Frank Day works at The Fly Fishing Shop in Welches as a Guide and Fly Manager. He began fly fishing at a very early age.
Frank now lives in Government Camp, Oregon, fishing a variety of watersheds. He is most commonly found on the local waters of Mt. Hood. He specializes in trout fishing on the local streams and high mountain lakes, but is equally at home swinging a sculpin on a light spey set-up on the Deschutes.
His presentation will focus on our local Mt Hood waters. It will be a great presentation you won’t want to miss!
American Shad are called the little tarpon of the Columbia River. This silver-sided finned friend is one of the most underrated game fish of the Pacific Northwest. With returns in the millions and eager to eat a swung fly what’s not to like?
Nick’s presentation will include a brief history of this patriotic fish, explain how it got to the west coast, and go through recommended tackle, techniques, and potential spots to catch these fish. American Shad are known for putting up a fierce fight and do not give up easily. Be careful, like popcorn, these fish can be addictive and will keep you coming back for more.
Nick Wheeler has been fly fishing for Shad for over 15 years and working in the fishing industry just as long. Growing up in Northern California on the banks of the Russian River chasing Steelhead and Shad had been his favorite pastime. Living just feet away from the best Shad run on the Russian he was lucky enough to spend most days of the season on the water. Now living in Vancouver Washington and working at Royal Treatment in West Linn Oregon, he spends his time targeting as many species as possible (trout, salmon, steelhead and even carp), but every year he still devotes the entire month of June to chasing American Shad.
Rick Hafele will be CFF’s guest speaker Tuesday, April 17th.
Rick’s presentation will be on the Four Seasons of Fly Fishing. Additionally, he will bring us up to speed on the recent developments on the lower Deschutes River. It will be a great presentation you won’t want to miss!
Todd Alsbury of the Oregon Department of Fish & Wildlife will be CFF’s guest speaker Tuesday, March 20th.
Todd’s presentation will briefly cover Bull trout reintroduction, high lake trout stocking, sea lion predation, and Christmas tree placement. Then he’ll discuss the population status of fish runs in the Sandy, Clackamas, and Molalla rivers. He will also give out some secrets on how to catch more winter steelhead in local rivers.
His fly fishing pursuits have taken him to Alaska, New Zealand, British Columbia, Hawaii and beyond. He has caught a variety of fish on the fly from sharks to bullhead catfish.
Kayak fishing is one of the fastest growing sports and fly fishing from a kayak continues to follow along with that popularity.
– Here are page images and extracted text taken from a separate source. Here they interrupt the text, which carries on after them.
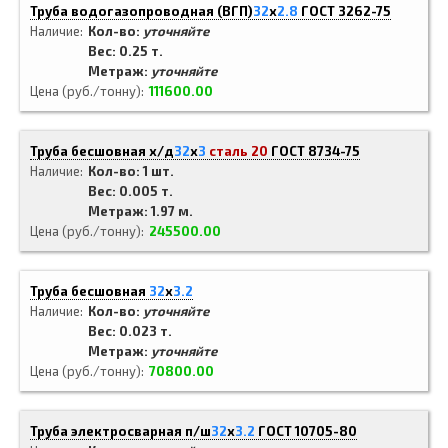
Труба водогазопроводная (ВГП)
32
x
2.8
ГОСТ 3262-75
Наличие
Кол-во:
уточняйте
Вес: 0.25 т.
Метраж:
уточняйте
Цена (руб./тонну)
111600.00
Труба бесшовная х/д
32
x
3
сталь 20
ГОСТ 8734-75
Наличие
Кол-во: 1 шт.
Вес: 0.005 т.
Метраж: 1.97 м.
Цена (руб./тонну)
245500.00
Труба бесшовная
32
x
3.2
Наличие
Кол-во:
уточняйте
Вес: 0.023 т.
Метраж:
уточняйте
Цена (руб./тонну)
70800.00
Труба электросварная п/ш
32
x
3.2
ГОСТ 10705-80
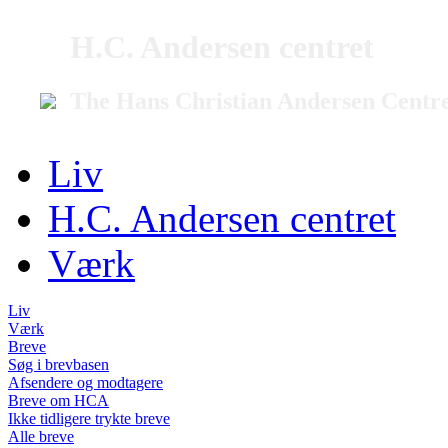
H.C. Andersen centret
The Hans Christian Andersen Centr
Liv
H.C. Andersen centret
Værk
Liv
Værk
Breve
Søg i brevbasen
Afsendere og modtagere
Breve om HCA
Ikke tidligere trykte breve
Alle breve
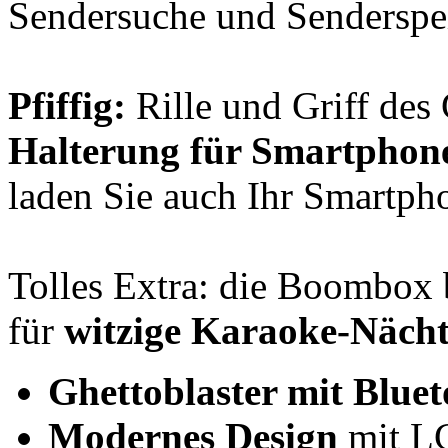
Sendersuche und Senderspei
Pfiffig:
Rille und Griff des 
Halterung für Smartphone
laden Sie auch Ihr Smartph
Tolles Extra: die Boombox 
für
witzige Karaoke-Nächt
Ghettoblaster mit Bluet
Modernes Design
mit LC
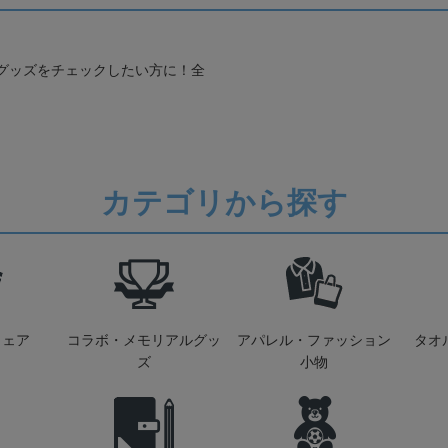
グッズをチェックしたい方に！全
カテゴリから探す
ウェア
コラボ・メモリアルグッ
アパレル・ファッション
タオ
ズ
小物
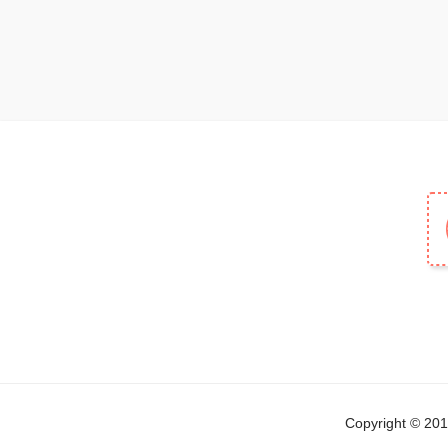
Copyright © 2019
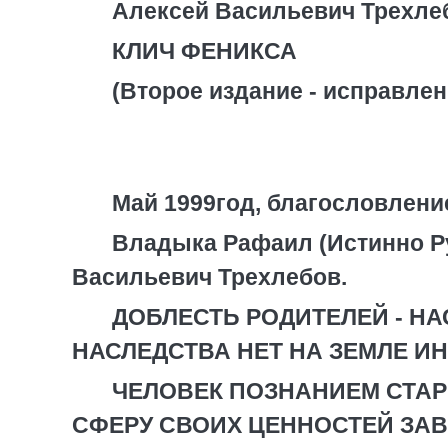
Алексей Васильевич Трехле
КЛИЧ ФЕНИКСА
(Второе издание - исправле
Май 1999год, благословлени
Владыка Рафаил (Истинно Р
Васильевич Трехлебов.
ДОБЛЕСТЬ РОДИТЕЛЕЙ - НА
НАСЛЕДСТВА НЕТ НА ЗЕМЛЕ И
ЧЕЛОВЕК ПОЗНАНИЕМ СТАР
СФЕРУ СВОИХ ЦЕННОСТЕЙ ЗАВ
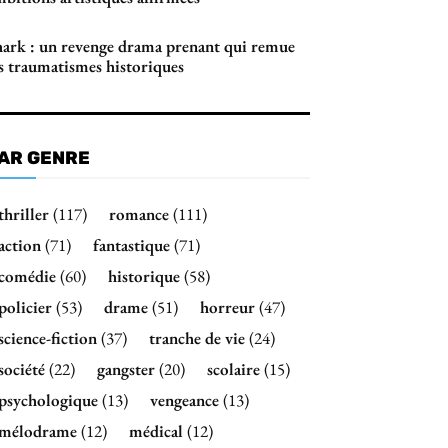
hark : un revenge drama prenant qui remue
es traumatismes historiques
AR GENRE
thriller
(117)
romance
(111)
action
(71)
fantastique
(71)
comédie
(60)
historique
(58)
policier
(53)
drame
(51)
horreur
(47)
science-fiction
(37)
tranche de vie
(24)
société
(22)
gangster
(20)
scolaire
(15)
psychologique
(13)
vengeance
(13)
mélodrame
(12)
médical
(12)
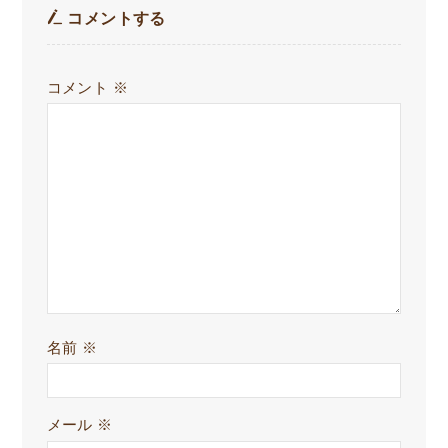
コメントする
コメント
※
名前
※
メール
※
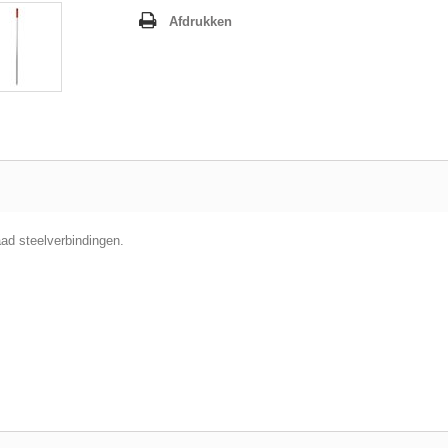
Afdrukken
ad steelverbindingen.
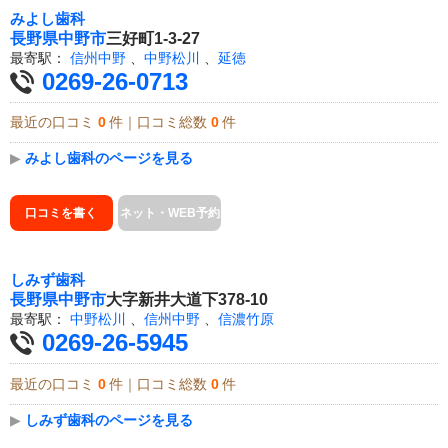
みよし歯科
長野県
中野市
三好町1-3-27
最寄駅：
信州中野
、
中野松川
、
延徳
0269-26-0713
最近の口コミ
0
件｜口コミ総数
0
件
▶
みよし歯科のページを見る
口コミを書く
ネット・WEB予約
しみず歯科
長野県
中野市
大字新井大道下378-10
最寄駅：
中野松川
、
信州中野
、
信濃竹原
0269-26-5945
最近の口コミ
0
件｜口コミ総数
0
件
▶
しみず歯科のページを見る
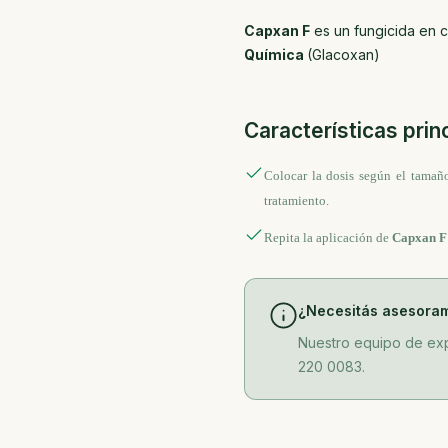
Capxan F
es un fungicida en 
Química
(Glacoxan)
Características prin
Colocar la dosis según el tamañ
tratamiento.
Repita la aplicación de
Capxan F
¿Necesitás asesora
Nuestro equipo de exp
220 0083.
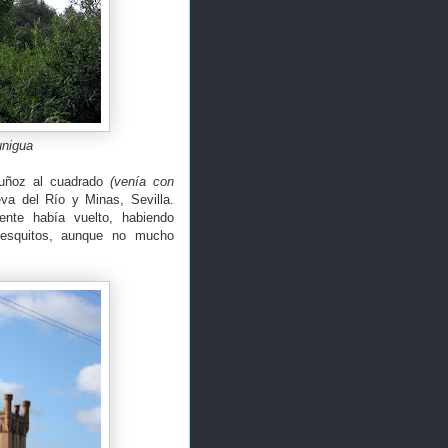
unigua
Muñoz al cuadrado
(venía con
eva del Río y Minas, Sevilla.
ente había vuelto, habiendo
resquitos, aunque no mucho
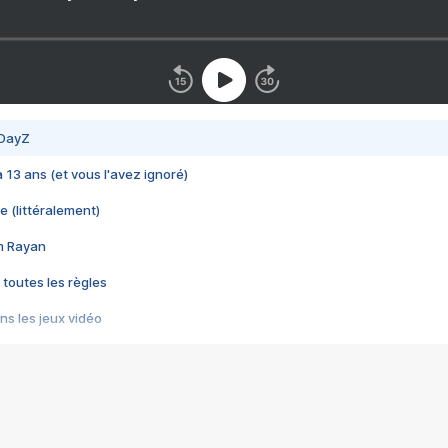
 DayZ
 a 13 ans (et vous l'avez ignoré)
e (littéralement)
im Rayan
 toutes les règles
s les jeux vidéo
us choquant de Rockstar ? - Le scandale BULLY
e plus moche de Steam
du RÊVE tourne au CAUCHEMAR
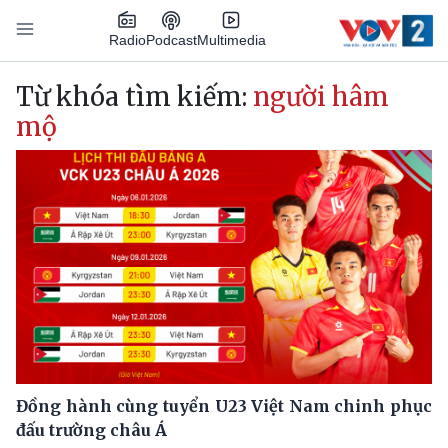
Nhảy đến nội dung
Podcast
Radio
Multimedia
Main navigation
Từ khóa tìm kiếm:
người hâm
mộ
Đồng hành cùng tuyển U23 Việt Nam chinh phục
đấu trường châu Á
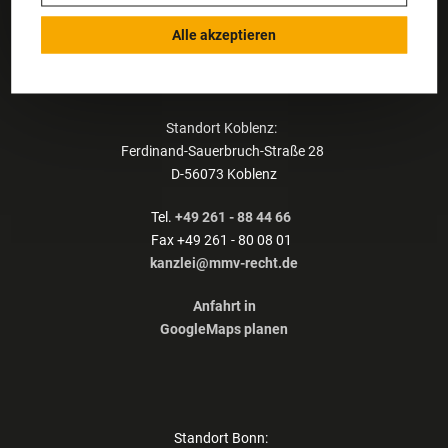
Alle akzeptieren
Kontakt
Martini · Mogg · Vogt PartGmbB
Standort Koblenz:
Ferdinand-Sauerbruch-Straße 28
D-56073 Koblenz
Tel.
+49 261 - 88 44 66
Fax +49 261 - 80 08 01
kanzlei@mmv-recht.de
Anfahrt in
GoogleMaps planen
Standort Bonn:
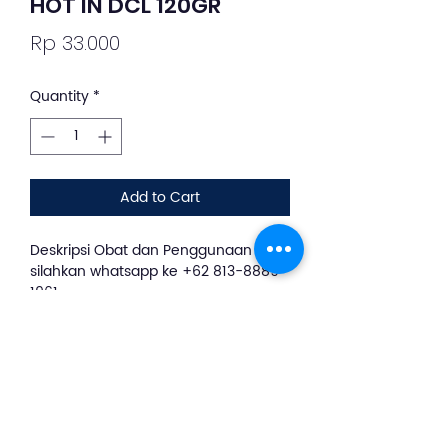
HOT IN DCL 120GR
Price
Rp 33.000
Quantity
*
Add to Cart
Deskripsi Obat dan Penggunaan
silahkan whatsapp ke +62 813-8889-
1961
HOT IN DCL 120 G merupakan emulsi
gel yang mengandung zat aktif
Diclofenac Diethylamine. Obat ini
digunakan untuk mengobati
peradangan akibat trauma pada
tendon, rematik jaringan lunak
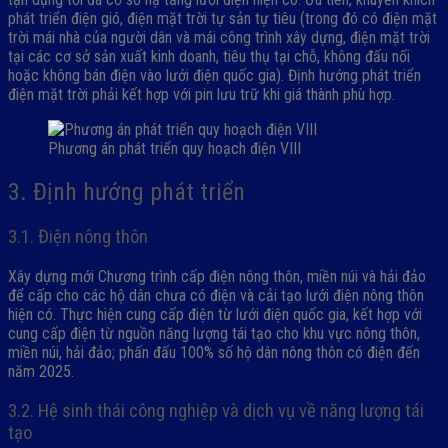
phát triển điện gió, điện mặt trời tự sản tự tiêu (trong đó có điện mặt
trời mái nhà của người dân và mái công trình xây dựng, điện mặt trời
tại các cơ sở sản xuất kinh doanh, tiêu thụ tại chỗ, không đấu nối
hoặc không bán điện vào lưới điện quốc gia). Định hướng phát triển
điện mặt trời phải kết hợp với pin lưu trữ khi giá thành phù hợp.
Phương án phát triển quy hoạch điện VIII
3. Định hướng phát triển
3.1. Điện nông thôn
Xây dựng mới Chương trình cấp điện nông thôn, miền núi và hải đảo
để cấp cho các hộ dân chưa có điện và cải tạo lưới điện nông thôn
hiện có. Thực hiện cung cấp điện từ lưới điện quốc gia, kết hợp với
cung cấp điện từ nguồn năng lượng tái tạo cho khu vực nông thôn,
miền núi, hải đảo; phấn đấu 100% số hộ dân nông thôn có điện đến
năm 2025.
3.2. Hệ sinh thái công nghiệp và dịch vụ về năng lượng tái
tạo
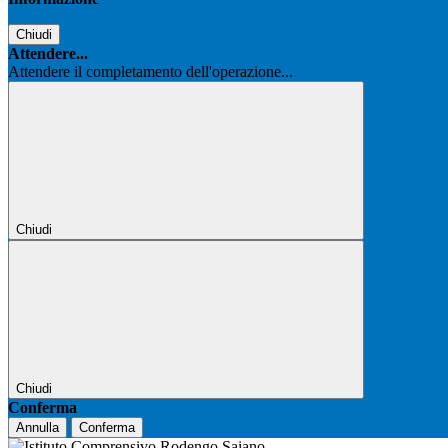
Chiudi
Attendere...
Attendere il completamento dell'operazione...
Chiudi
Chiudi
Conferma
Annulla
Conferma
Kayaks represent a new element of fly fishing that has as many opportunities as there is water to fish.
Michole has caught steelhead, sturgeon, trout, bass and panfish from the kayak. His presentation on Kayak Fly fishing will both entertain and inform!
Dave Kilhefner will be the CFF’s guest speaker Tuesday, May 16th. Dave will present “Fly Fishing Hacks—Small Shortcuts to Big Success.”
We are also having a small Fly Tying Materials Swap so don’t forget to bring your surplus materials and equipment. We will have some tables set up to display everybody’s goods starting at 6:00 pm. Please clearly mark your materials with your name and what your intention is for your materials (swap, sell, give away, etc.). We will try to have all of the swapping, selling, and donating completed in time for the meeting’s starting time of 7:00 pm.
We will also have another chance to sign up for our Fly Fishing Challenge. 25 members have already done so – some have already recorded their first catch from April’s fish-along at Rainier Lakes. Most streams open May 22nd. It’s free, easy and rewarding (patch and certificate). Start the season off by embracing the Challenge.
It will be a great meeting you won’t want to miss!
Since the 2010 implementation of the Selective Water Withdrawal (SWW) Tower in Lake Billy Chinook and new water management at the Pelton-Round Butte dam complex, river users have observed extensive environmental changes in the lower Deschutes River. The DRA formed in 2013 to investigate those changes. Thus far, the DRA has documented many ADVERSE ENVIRONMENTAL IMPACTS in the lower Deschutes River related to warm water discharge temperatures, shifts in hatch timing and declines in aquatic insect populations, and the rampant proliferation of nuisance algae throughout the river.
When water chemistry, algae production, and macroinvertebrate populations change rapidly in a river system there is cause for alarm.
Jonah and Greg’s presentation will provide an overview of the conservation issues in the lower Deschutes River, then focus on the DRA’s most recent monitoring research findings, followed by a discussion of current advocacy work and where the DRA’s efforts are headed in 2017.